- EXERCISE DATA:

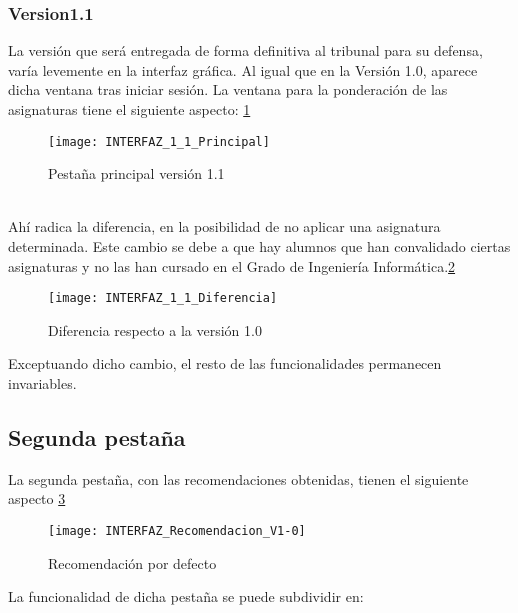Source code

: \subsubsection{Version1.1}
La versión que será entregada de forma definitiva  al tribunal para su defensa, varía levemente en la interfaz gráfica. Al igual que en la Versión 1.0, aparece dicha ventana tras iniciar sesión. La ventana para la ponderación de las asignaturas tiene el siguiente aspecto: \ref{fig:E.2.5.1}
\begin{figure}[h]
\centering
\texttt{[image: INTERFAZ\_1\_1\_Principal]}
\caption{Pestaña principal versión 1.1}
\label{fig:E.2.5.1}
\end{figure}
\\Ahí radica la diferencia, en la posibilidad de no aplicar una asignatura determinada. Este cambio se debe a que hay alumnos que han convalidado ciertas asignaturas y no las han cursado en el Grado de Ingeniería Informática.\ref{fig:E.2.5.2}
\begin{figure}[h]
\centering
\texttt{[image: INTERFAZ\_1\_1\_Diferencia]}
\caption{Diferencia respecto a la  versión 1.0}
\label{fig:E.2.5.2}
\end{figure} 
Exceptuando dicho cambio, el resto de las funcionalidades permanecen invariables. 

\subsection{Segunda pestaña}
La segunda pestaña, con las recomendaciones obtenidas, tienen el siguiente aspecto \ref{fig:E.2.6}
\begin{figure}[h]
\centering
\texttt{[image: INTERFAZ\_Recomendacion\_V1-0]}
\caption{Recomendación por defecto}
\label{fig:E.2.6}
\end{figure}
La funcionalidad de dicha pestaña se puede subdividir en:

- TASK: Count the lines in the listing where the string "asignaturas" appears. Answer with the number only.

- RESULT OF THIS TASK: 2